Errors in Criminal Justice Conference
ERRORS IN CRIMINAL JUSTICE
13th Conference on the Future of Adversarial and Inquisitorial Systems, 2024
Location: TBC
The conference
This year’s conference is being jointly hosted by Duke University School of Law and the University of North Carolina School of Law. Our theme is “Errors in Criminal Justice.” North Carolina was the first state in the United States to create an actual innocence reform commission, which recommended a series of reforms designed to prevent eyewitness misidentifications, false confessions, and other types of errors, and then an innocence inquiry commission, which reviews wrongful conviction cases. Duke Law’s wrongful convictions clinic was a founding member of the now-international Innocence Network. More recently, North Carolina is noteworthy in that it is conducting an official review of all juvenile life without parole sentences in the state. Our topic will involve issues regarding wrongful convictions, miscarriages of justice, and claims of innocence, but also accuracy of evidence relied upon during criminal investigations, trials, during sentencing, and post-conviction.
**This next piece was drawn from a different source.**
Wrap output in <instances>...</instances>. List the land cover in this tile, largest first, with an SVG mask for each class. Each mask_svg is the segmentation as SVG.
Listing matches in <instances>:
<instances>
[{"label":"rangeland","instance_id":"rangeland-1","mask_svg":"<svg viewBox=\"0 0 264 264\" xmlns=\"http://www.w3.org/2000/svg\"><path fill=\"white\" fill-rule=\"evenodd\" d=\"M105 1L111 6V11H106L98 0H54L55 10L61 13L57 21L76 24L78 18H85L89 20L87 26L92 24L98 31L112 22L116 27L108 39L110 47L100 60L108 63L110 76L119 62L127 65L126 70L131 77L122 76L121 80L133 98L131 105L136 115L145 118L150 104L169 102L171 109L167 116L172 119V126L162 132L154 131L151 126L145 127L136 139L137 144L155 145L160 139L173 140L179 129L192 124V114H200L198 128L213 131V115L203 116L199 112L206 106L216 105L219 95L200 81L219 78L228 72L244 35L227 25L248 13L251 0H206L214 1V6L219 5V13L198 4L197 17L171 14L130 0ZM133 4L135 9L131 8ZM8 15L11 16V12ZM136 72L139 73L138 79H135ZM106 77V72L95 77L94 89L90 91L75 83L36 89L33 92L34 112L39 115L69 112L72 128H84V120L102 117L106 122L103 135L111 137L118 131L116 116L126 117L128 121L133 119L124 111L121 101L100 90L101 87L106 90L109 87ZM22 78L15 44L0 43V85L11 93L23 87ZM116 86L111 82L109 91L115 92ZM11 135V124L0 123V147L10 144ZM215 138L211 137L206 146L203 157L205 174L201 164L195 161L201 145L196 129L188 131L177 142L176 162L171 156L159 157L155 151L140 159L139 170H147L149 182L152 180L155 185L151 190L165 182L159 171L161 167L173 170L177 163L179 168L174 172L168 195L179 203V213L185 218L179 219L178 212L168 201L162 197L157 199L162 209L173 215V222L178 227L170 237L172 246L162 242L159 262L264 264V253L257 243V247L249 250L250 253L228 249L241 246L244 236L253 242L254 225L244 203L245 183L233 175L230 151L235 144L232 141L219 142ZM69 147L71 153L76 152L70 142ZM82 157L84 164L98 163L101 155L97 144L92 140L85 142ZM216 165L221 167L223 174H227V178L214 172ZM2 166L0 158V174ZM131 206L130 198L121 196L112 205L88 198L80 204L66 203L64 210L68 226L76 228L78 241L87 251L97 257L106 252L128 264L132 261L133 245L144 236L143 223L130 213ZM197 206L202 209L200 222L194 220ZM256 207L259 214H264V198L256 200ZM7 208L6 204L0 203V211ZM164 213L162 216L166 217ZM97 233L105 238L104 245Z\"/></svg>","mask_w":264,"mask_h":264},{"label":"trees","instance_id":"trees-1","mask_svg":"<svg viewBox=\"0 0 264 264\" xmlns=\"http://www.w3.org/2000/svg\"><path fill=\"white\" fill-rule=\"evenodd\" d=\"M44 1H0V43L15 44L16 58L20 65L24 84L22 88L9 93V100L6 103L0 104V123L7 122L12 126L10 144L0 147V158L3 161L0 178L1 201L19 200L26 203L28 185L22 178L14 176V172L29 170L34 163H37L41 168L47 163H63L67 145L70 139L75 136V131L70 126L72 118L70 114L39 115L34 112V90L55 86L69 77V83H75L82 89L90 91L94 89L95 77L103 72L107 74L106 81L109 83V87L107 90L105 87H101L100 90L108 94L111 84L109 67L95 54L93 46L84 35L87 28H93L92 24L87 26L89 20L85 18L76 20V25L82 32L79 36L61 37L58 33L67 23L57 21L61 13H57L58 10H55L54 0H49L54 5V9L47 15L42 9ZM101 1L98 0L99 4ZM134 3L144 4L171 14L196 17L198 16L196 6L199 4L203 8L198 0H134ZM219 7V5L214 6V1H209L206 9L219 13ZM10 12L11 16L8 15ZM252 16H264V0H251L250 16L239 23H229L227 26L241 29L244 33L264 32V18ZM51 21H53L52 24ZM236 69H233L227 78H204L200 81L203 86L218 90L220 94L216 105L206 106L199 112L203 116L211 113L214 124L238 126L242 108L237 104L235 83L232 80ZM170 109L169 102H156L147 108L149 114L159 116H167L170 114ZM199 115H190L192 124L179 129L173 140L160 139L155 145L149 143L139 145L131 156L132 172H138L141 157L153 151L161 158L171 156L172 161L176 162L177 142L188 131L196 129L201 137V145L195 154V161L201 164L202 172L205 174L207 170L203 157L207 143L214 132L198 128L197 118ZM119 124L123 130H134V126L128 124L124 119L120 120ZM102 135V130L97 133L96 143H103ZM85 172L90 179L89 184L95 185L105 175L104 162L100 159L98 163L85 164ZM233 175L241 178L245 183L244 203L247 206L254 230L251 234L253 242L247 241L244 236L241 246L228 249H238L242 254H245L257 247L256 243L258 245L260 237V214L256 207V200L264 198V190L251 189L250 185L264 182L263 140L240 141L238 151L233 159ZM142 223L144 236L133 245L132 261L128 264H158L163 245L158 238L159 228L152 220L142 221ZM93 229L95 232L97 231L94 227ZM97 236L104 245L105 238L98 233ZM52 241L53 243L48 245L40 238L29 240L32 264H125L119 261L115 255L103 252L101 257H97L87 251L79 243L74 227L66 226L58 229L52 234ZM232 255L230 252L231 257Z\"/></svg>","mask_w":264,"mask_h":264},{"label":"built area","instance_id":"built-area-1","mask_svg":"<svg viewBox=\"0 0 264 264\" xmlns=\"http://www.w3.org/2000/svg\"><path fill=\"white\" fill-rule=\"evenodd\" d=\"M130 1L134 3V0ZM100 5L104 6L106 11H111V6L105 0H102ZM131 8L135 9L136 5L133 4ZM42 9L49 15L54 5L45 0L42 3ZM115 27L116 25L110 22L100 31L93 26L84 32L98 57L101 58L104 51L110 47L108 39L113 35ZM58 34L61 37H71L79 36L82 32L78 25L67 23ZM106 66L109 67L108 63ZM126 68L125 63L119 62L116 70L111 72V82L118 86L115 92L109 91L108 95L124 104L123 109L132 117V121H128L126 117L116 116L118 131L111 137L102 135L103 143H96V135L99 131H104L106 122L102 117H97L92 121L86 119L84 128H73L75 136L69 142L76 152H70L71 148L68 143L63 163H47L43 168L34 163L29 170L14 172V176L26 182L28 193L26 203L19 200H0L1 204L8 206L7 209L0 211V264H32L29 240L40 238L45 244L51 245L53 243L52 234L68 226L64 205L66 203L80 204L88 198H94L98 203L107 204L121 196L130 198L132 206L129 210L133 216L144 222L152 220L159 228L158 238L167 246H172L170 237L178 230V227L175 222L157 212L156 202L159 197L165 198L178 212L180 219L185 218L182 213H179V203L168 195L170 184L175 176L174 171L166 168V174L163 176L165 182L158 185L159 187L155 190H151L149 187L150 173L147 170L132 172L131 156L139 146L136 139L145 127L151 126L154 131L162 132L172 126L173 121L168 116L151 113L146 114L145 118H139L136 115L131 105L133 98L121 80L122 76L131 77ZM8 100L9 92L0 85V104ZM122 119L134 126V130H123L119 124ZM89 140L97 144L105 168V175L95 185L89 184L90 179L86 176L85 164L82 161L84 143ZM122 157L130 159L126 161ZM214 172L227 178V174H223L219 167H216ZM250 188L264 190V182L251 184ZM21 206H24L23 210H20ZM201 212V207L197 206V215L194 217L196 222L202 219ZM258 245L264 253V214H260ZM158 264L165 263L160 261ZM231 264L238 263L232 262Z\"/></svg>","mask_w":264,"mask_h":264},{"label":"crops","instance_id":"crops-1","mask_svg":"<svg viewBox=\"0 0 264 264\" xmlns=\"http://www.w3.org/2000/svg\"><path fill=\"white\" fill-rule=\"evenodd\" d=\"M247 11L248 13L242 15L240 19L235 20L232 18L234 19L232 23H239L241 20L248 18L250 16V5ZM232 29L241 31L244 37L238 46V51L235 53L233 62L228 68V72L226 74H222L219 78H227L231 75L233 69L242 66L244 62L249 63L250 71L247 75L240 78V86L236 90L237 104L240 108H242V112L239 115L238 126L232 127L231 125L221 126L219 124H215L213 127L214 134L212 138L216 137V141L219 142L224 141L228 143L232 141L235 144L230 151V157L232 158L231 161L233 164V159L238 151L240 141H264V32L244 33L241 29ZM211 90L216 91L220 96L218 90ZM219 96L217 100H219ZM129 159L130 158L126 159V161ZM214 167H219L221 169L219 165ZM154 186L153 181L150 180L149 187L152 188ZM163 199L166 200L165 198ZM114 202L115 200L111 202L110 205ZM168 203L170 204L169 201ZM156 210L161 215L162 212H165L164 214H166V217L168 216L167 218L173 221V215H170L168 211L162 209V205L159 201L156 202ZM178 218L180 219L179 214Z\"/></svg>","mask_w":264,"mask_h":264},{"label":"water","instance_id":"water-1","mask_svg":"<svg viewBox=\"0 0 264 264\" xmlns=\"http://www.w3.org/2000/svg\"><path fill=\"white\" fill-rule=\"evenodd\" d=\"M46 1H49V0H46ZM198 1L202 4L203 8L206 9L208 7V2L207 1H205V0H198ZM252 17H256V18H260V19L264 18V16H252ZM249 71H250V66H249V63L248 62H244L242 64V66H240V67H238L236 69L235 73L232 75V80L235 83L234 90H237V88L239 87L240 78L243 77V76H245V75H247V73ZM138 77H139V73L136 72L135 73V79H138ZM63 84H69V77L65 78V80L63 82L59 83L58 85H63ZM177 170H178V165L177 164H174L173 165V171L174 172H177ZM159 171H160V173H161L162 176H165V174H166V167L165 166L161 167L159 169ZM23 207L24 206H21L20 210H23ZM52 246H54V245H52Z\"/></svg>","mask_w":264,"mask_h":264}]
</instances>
We will host early career presentations on May 2, 2024 at UNC Law. We will host presentations at Duke Law on May 3 and ending at noon on May 4. We expect to include a diverse group of speakers and early career scholars, as well as practicing lawyers and persons exonerated and who have received relief in North Carolina criminal cases.
The Future of Adversarial and Inquisitorial Systems
The Future of Adversarial and Inquisitorial Systems conference series is a collaboration between the Universities of Warwick, North Carolina, Bologna, Basel and Duke University. It seeks to understand how criminal justice systems rooted in adversarial and inquisitorial traditions approach common legal problems and trends - and how these are situated, understood and practiced within different legal cultures. Conferences take place every 1-2 years, rotating between the partner institutions and focusing on a different theme each year. Speakers with national and comparative expertise are drawn from across the globe, discussing topics from a range of disciplinary, methodological and legal procedural perspectives. The conferences take place over two and half days, with the first day devoted to papers from Early Career Researchers, with emphasis on participation and discussion throughout.